6. Old Pulteney 12 – a lighter dram with a sweet fudge-like taste and texture and the noticeable (but not overpowering) sea-saltiness that won’t push you over the edge after Christmas dinner.

7. Highland Park 12 – a richer and fuller tasting whisky with a warming, gently-smoked finish that works perfectly during the colder winter nights. Plus the packaging and the fact that it’s from Orkney makes for a great little selling point and ice-breaker.

8. Laphroaig 10 – not for the faint hearted, this beast is a strong tasting, intensely warming, smoky number and probably best bought for someone who you know is already partial to a peat bomb at the end of the day.

9. Chivas Regal 12 – don’t be a snob about whether or not it’s a single malt, because ultimately it comes down to taste and preference and this one is a good example of a blended whisky that is well-rounded, fruity and easily competes with the single malt players on the the other shelf.

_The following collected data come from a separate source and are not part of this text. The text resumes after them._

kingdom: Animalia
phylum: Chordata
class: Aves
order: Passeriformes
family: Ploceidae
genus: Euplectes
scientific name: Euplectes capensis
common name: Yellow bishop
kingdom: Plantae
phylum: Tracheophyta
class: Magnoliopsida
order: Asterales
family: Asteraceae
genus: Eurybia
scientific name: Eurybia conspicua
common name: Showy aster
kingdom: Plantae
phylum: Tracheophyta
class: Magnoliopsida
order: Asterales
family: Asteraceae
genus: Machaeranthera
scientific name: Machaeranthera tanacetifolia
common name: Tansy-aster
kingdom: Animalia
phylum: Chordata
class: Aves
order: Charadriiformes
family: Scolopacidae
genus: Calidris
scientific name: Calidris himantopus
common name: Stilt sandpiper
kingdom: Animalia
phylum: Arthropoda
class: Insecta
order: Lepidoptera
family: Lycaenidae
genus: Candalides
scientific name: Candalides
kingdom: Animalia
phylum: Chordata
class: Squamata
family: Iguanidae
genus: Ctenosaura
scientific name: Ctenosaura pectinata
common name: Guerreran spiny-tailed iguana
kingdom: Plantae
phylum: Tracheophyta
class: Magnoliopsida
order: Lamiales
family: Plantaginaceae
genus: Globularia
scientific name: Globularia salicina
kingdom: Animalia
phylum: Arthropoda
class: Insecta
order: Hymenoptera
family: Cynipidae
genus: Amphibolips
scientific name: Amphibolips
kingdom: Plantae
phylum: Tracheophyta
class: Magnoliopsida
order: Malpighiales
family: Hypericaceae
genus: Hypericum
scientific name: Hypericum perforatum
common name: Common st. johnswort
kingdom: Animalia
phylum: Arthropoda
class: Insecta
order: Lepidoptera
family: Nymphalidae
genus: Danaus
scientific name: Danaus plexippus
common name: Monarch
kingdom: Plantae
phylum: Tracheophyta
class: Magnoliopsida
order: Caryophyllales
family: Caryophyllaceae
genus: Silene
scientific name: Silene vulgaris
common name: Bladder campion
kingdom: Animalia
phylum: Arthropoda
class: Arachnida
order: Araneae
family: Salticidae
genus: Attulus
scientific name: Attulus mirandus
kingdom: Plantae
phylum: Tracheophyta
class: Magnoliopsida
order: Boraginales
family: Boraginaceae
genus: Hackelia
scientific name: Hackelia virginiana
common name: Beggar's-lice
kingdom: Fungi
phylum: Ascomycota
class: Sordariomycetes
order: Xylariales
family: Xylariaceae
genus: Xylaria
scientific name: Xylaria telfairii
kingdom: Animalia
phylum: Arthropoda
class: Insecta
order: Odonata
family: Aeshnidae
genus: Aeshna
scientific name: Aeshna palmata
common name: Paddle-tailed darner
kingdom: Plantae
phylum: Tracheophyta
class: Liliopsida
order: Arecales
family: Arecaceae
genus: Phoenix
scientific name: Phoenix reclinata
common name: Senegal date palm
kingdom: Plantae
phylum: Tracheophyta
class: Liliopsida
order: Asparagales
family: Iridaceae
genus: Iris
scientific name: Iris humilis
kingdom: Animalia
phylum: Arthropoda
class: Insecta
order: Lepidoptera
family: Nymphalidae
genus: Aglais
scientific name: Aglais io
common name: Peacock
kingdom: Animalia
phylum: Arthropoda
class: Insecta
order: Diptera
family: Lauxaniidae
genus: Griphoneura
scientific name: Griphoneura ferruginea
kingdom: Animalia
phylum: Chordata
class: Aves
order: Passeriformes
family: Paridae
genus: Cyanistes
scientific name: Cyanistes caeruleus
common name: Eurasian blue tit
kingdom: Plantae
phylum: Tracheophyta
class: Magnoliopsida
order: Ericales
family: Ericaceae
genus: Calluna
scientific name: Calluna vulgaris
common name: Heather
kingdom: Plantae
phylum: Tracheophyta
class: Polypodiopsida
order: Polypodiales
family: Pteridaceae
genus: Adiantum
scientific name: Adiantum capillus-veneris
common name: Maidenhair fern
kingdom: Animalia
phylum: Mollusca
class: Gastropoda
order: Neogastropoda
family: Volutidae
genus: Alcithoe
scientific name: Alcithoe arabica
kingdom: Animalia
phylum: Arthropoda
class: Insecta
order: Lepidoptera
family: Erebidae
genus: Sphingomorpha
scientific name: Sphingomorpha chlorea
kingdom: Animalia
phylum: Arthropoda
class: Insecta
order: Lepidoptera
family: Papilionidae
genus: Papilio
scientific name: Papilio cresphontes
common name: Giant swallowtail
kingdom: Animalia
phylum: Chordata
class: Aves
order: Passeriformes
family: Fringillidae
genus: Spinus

10. Own brand – don’t be afraid to go with the shop’s own! Supermarkets are ultimately businesses and they will not invest in something unless it is worth it and there are some great scotch whiskies out there that just carry someone else’s label. Sainsbury’s Highland Single Malt and Speyside Single Malt are fine examples. Other supermarkets are available.


Its beginning to look a lot like whisky…

Now, this list may change slightly if you were looking to buy in the larger superstores where you tend to get more variety and usually see a bigger (usually Diageo-based) range – Talisker 10, Caol Ila 12, Dalwhinnie 15 etc. – which all come with their own notes and personal preferences, but whether you are looking for a gift for somone or you are just a year-round whisky drinker, this is as good a time as any to stock up on some cheeky deals and staple whiskies.

Of course, this list does not touch on the wide array of Irish whiskies increasingly available in our stores nor the offerings from our American cousins across the pond. Some stores around the UK have also cottoned on to putting out some of the Japanese entry level drams (including Yamazaki, Hakushu, and Hibiki lately),  as well as cashing in on the produce of the more local distilleries (Bushmills’ 10yo, Penderyn Madeira and English Whisky Company’s Fine Single Malt being prime examples) – no doubt cashing in on the more patriotic purchasers below the Scottish border or those just looking for something different (Haig Club anyone?).

Put short, there are loads of whiskies to choose from, but hopefully this list can help you within the traditional ‘scotch’ bracket of whiskies more readily available at this festive time of year.